Kitman’s same Car & Driver column explains how Jaguar has been struggling in North America in recent years: “With five remaining Jaguar models delivering a combined 8284 US sales in 2023 – a near 80 per cent drop from 2017’s 39,594 and now representing a less than enviable 0.05 per cent market share – clearly something wasn’t working. By comparison, Mercedes sold 351,746 vehicles to Americans last year; BMW moved 362,244.”

The F-Type ceased production this summer, though stocks still remain.

Car & Driver cites Joe Eberhardt’s acknowledgement that success in the general premium market is tough to achieve:  “In order to compete at the heart of that, you need to have scale. And that’s very difficult for an independent manufacturer like us. We don’t have the parts bin of Daimler or Toyota. So as a consequence, we have to focus on the part of the market that values heritage and brand pedigree and is willing to pay a premium.”

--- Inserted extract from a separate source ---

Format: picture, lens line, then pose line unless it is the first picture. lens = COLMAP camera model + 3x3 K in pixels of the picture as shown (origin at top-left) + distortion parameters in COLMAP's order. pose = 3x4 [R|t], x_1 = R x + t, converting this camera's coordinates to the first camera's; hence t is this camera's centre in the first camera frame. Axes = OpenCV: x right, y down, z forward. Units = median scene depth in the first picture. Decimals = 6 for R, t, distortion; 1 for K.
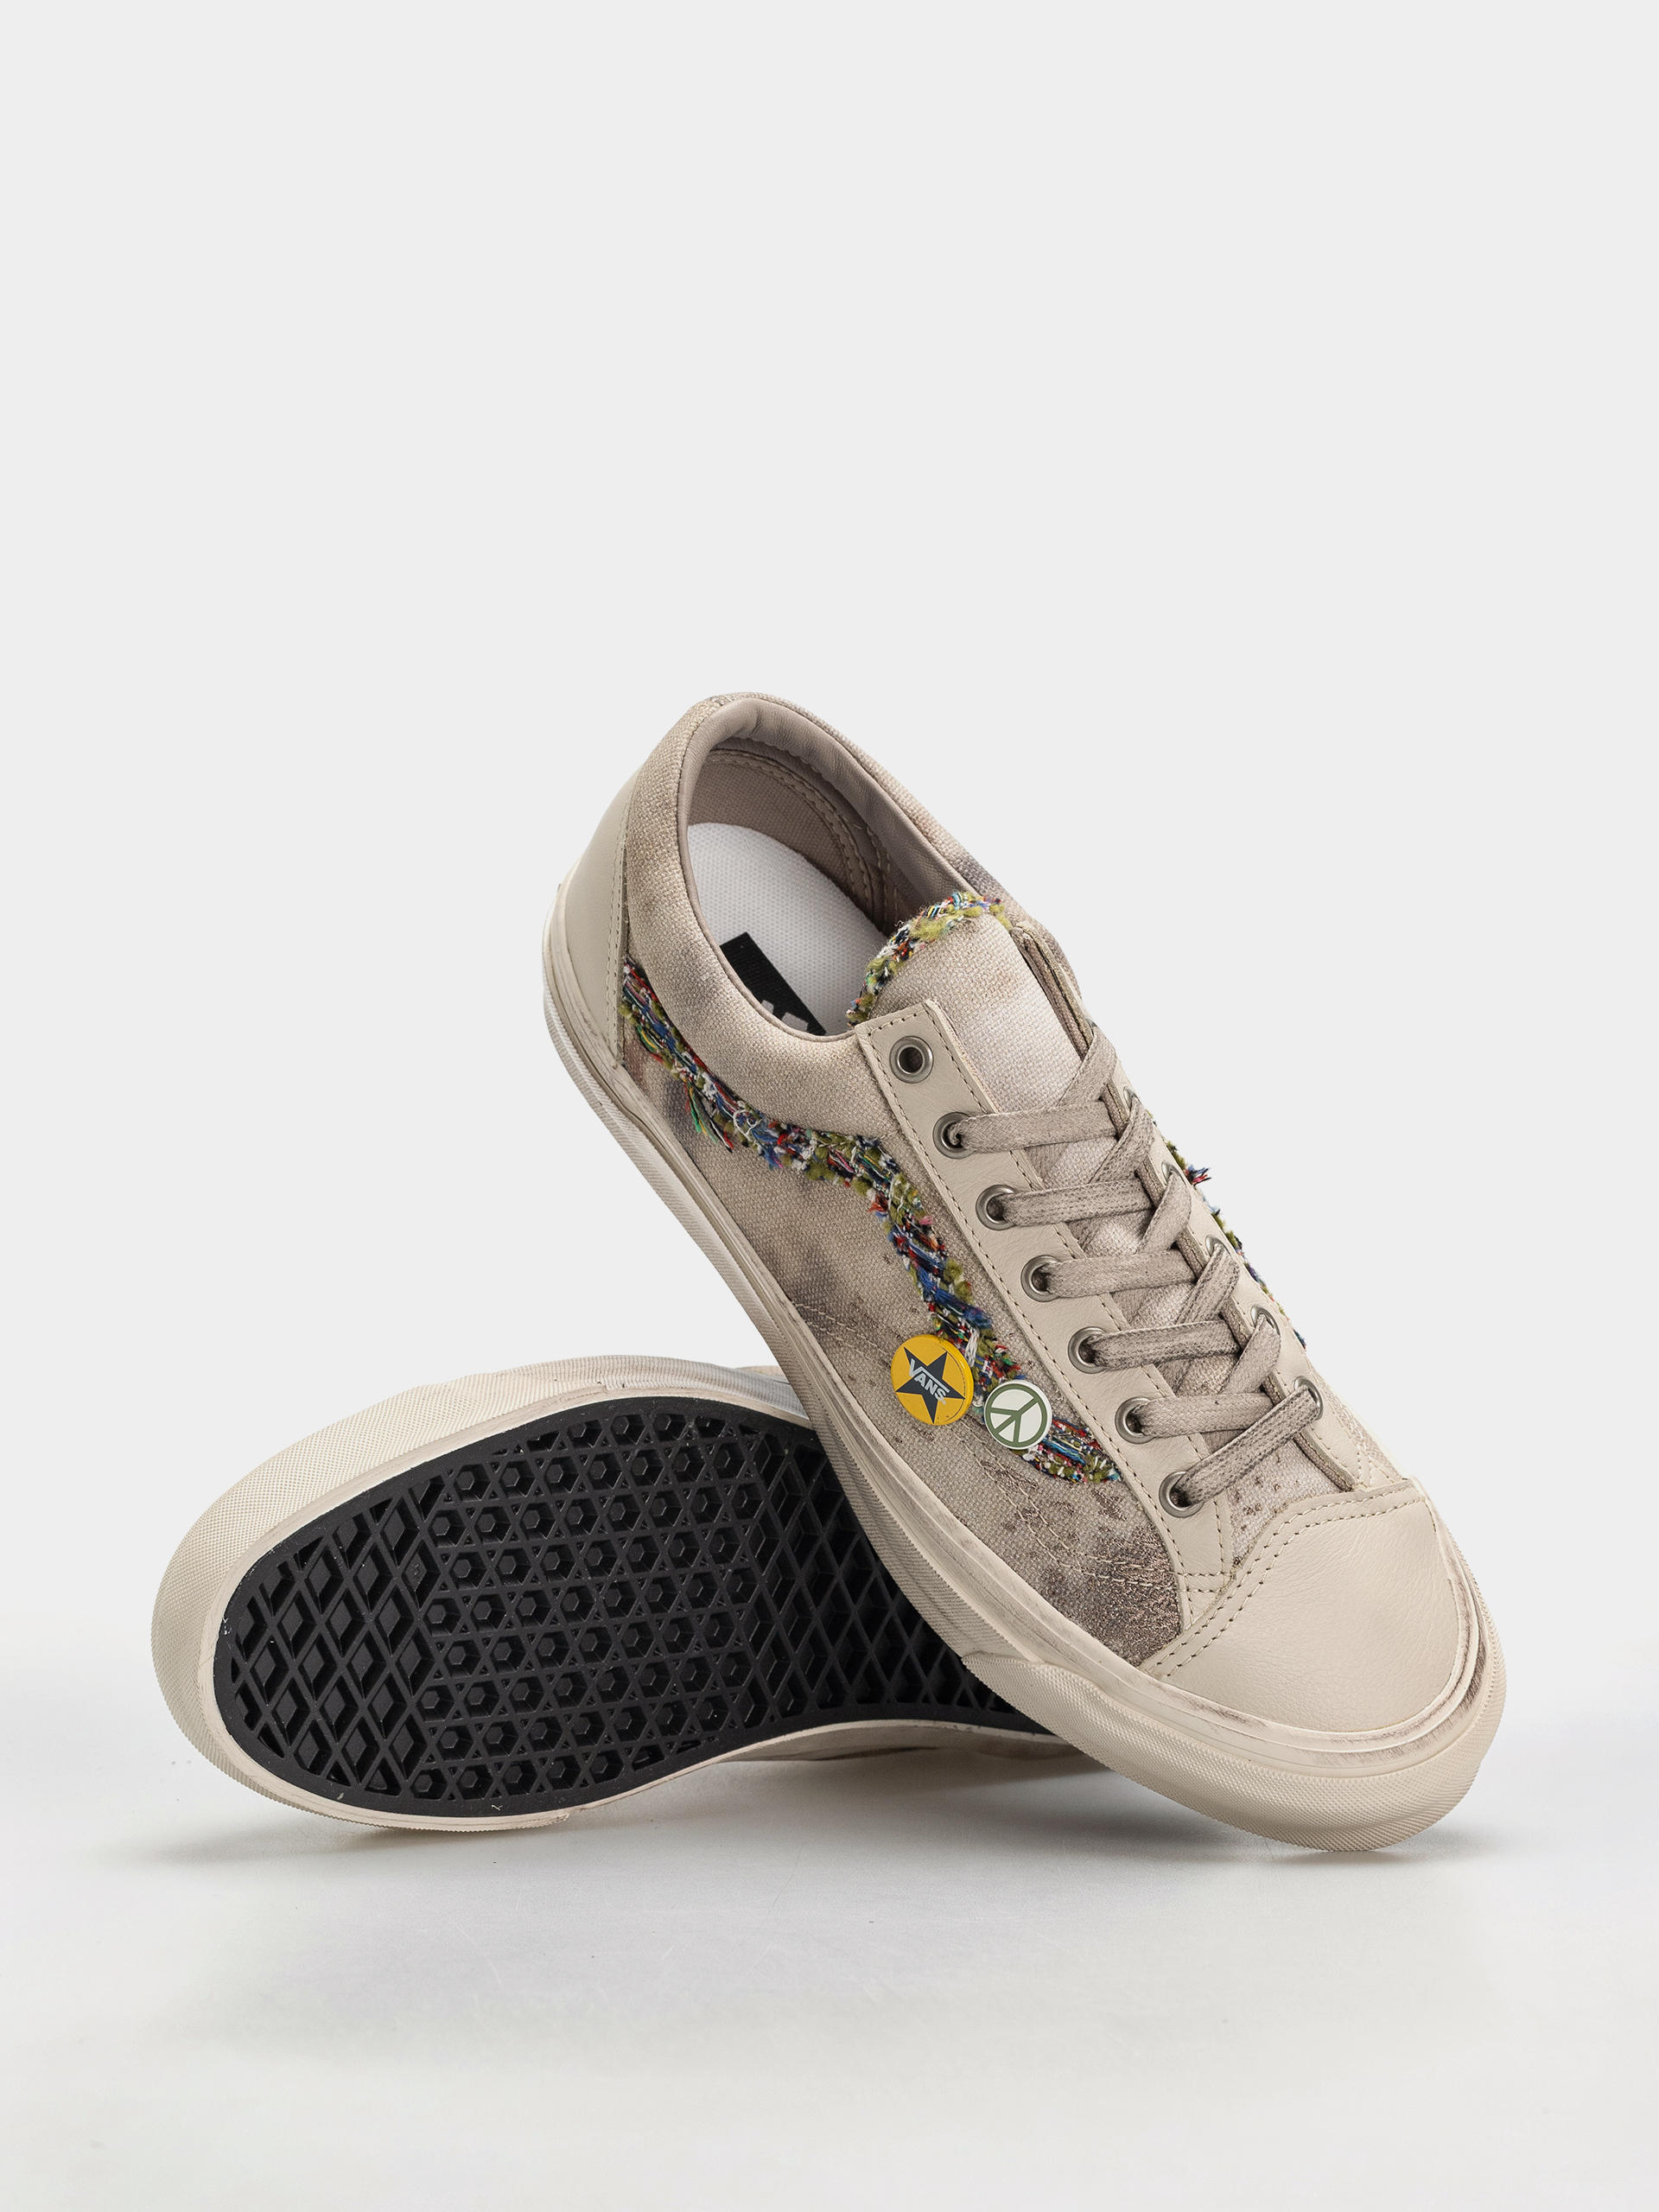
lens RADIAL K [[6488.4, 0, 829.5], [0, 6488.4, 1106.0], [0, 0, 1]] dist [0.108278, 0.125840]
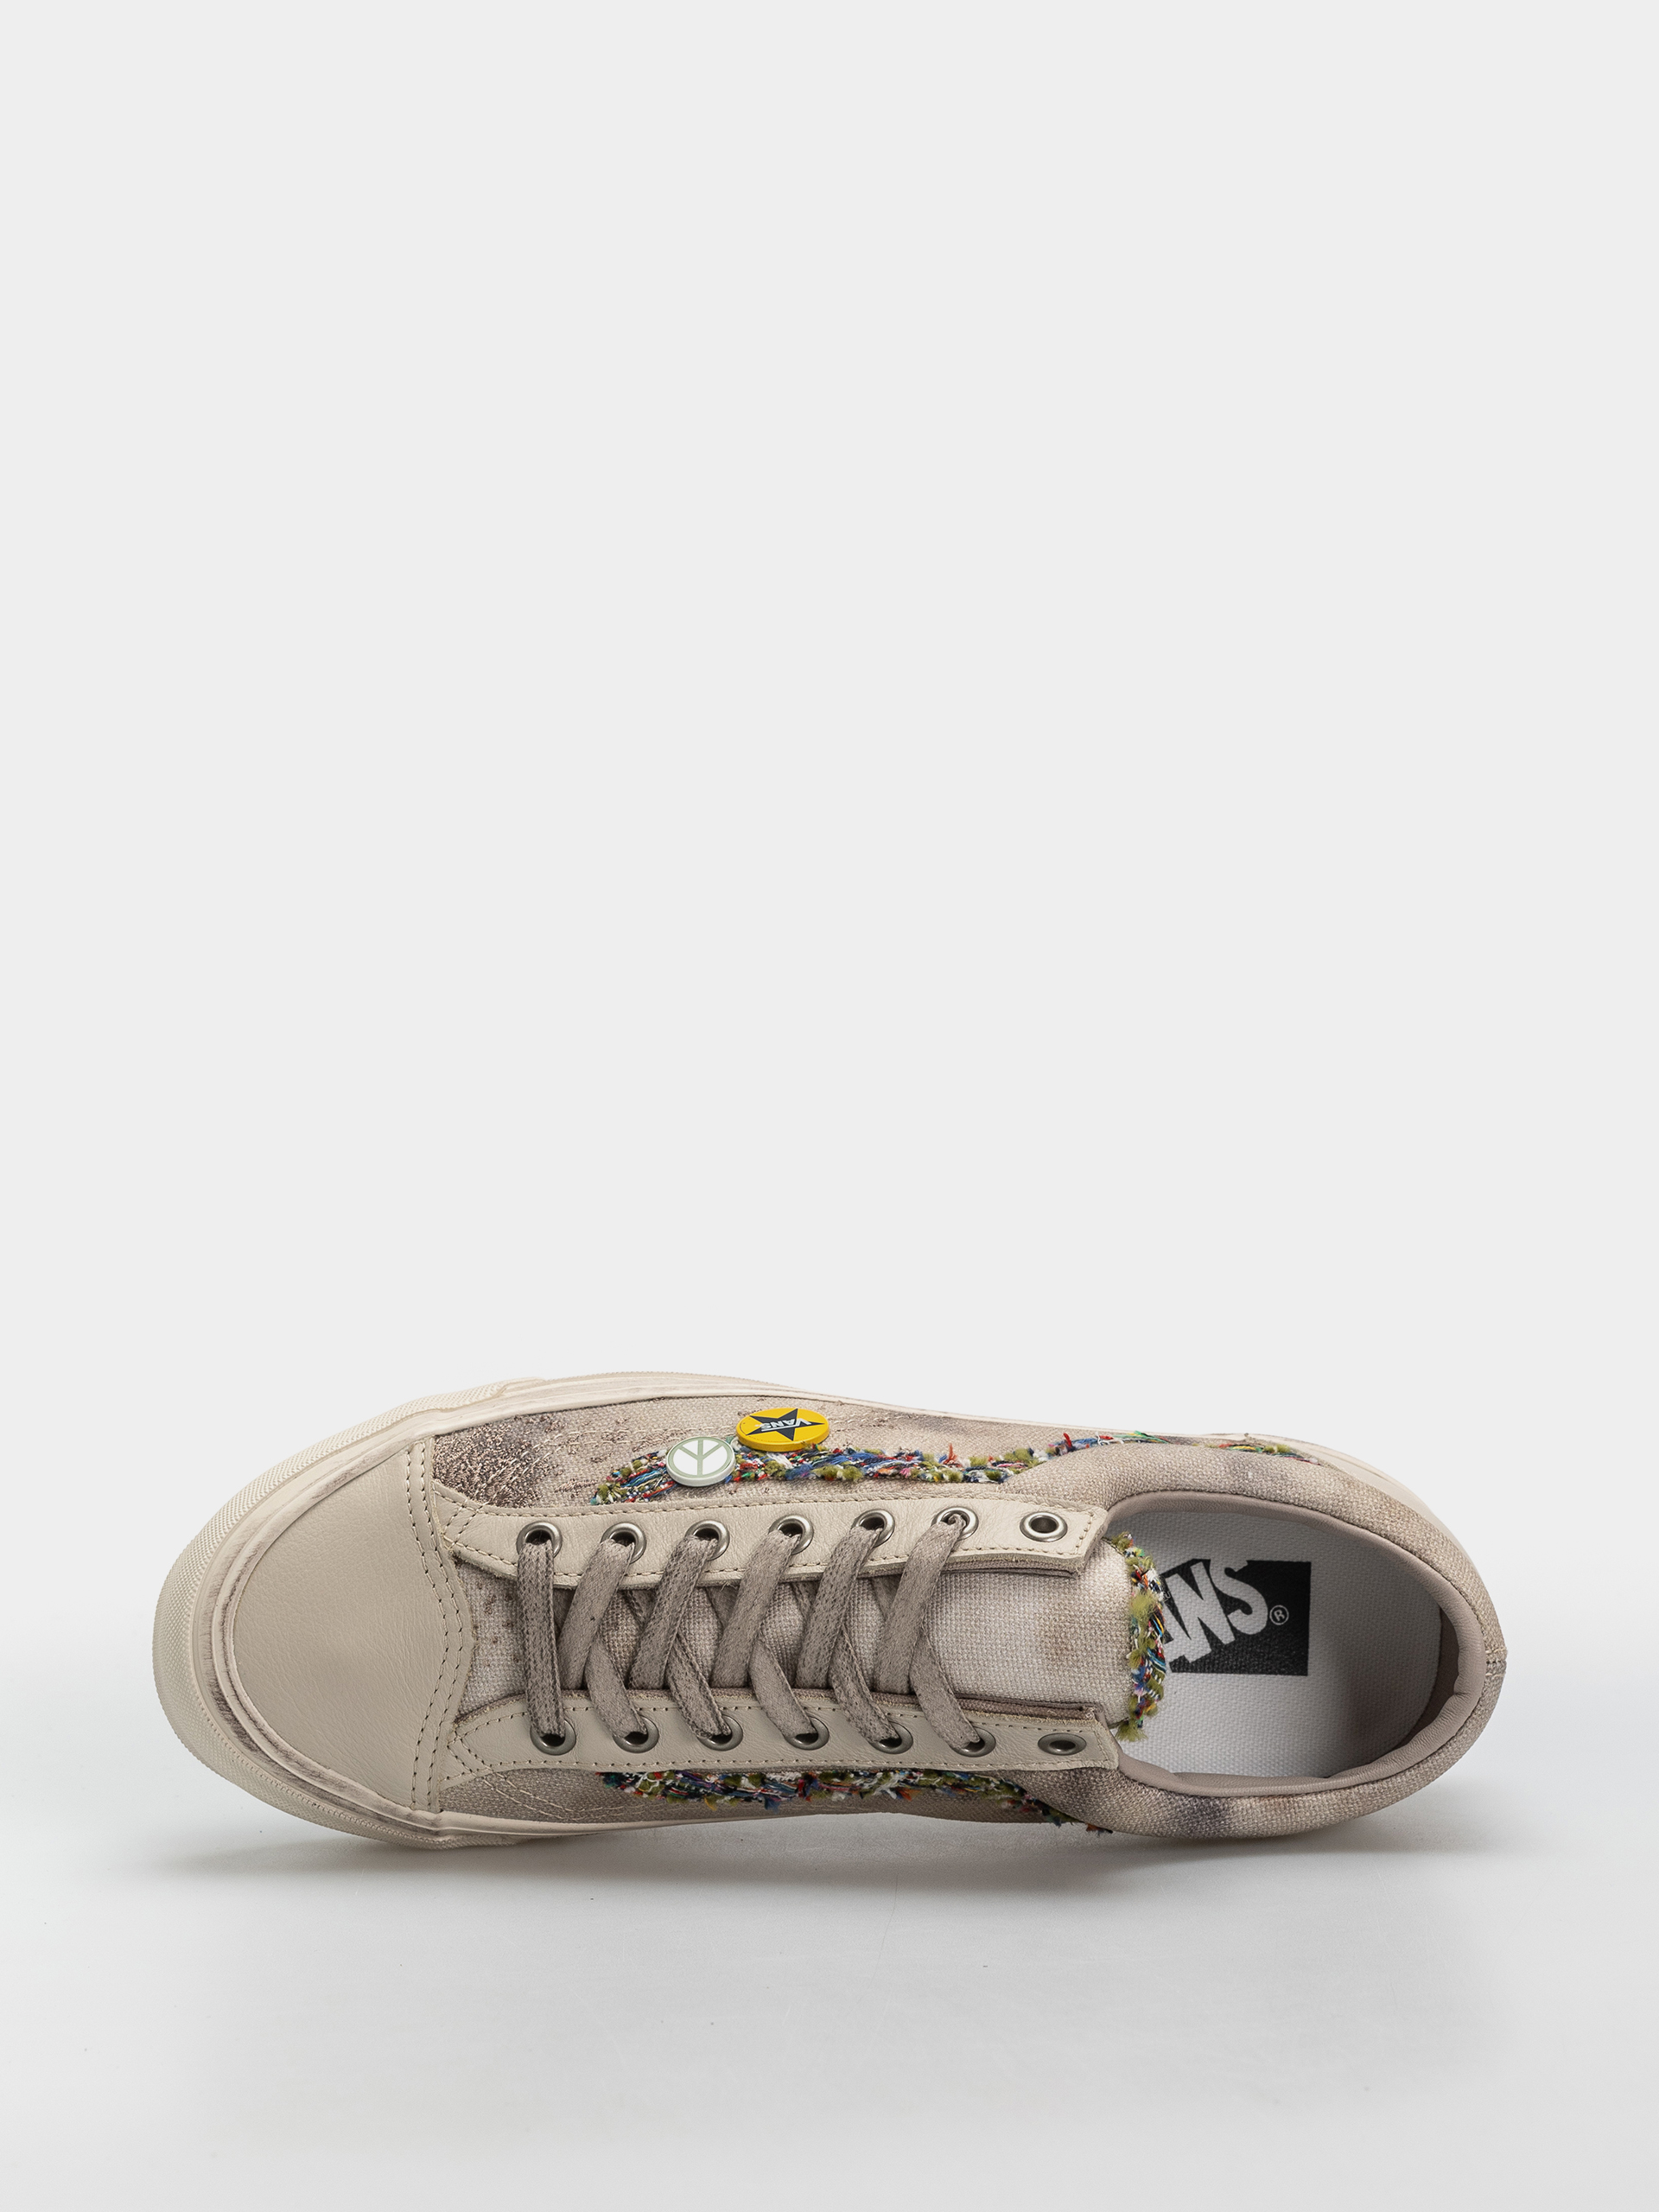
lens RADIAL K [[6488.4, 0, 829.5], [0, 6488.4, 1106.0], [0, 0, 1]] dist [0.108278, 0.125840]
pose [[-0.577235, 0.747293, -0.329169, 0.307191], [-0.801252, -0.440608, 0.404796, -0.351052], [0.157467, 0.497410, 0.853105, 0.117877]]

Jaguar’s future sales in the US will therefore fall even lower, as the company chases a higher price point and, so the plan goes, healthy profits. Joe Eberhardt says Jaguar has been reducing its US dealer network to accommodate the expected reduced volume, down from 200 outlets to around 120, the vast majority of them also selling Land Rovers. He told Car & Driver: “We don’t need to fulfil everyone’s needs and requirements. Because of the decision to be purely luxury [and all-electric], we gain the freedom for a design language that we wouldn’t have with a modular platform. We want to build a car that 30, 40 years from now is still here.”

The soon-to-depart F-Pace will be available from stock well into 2025.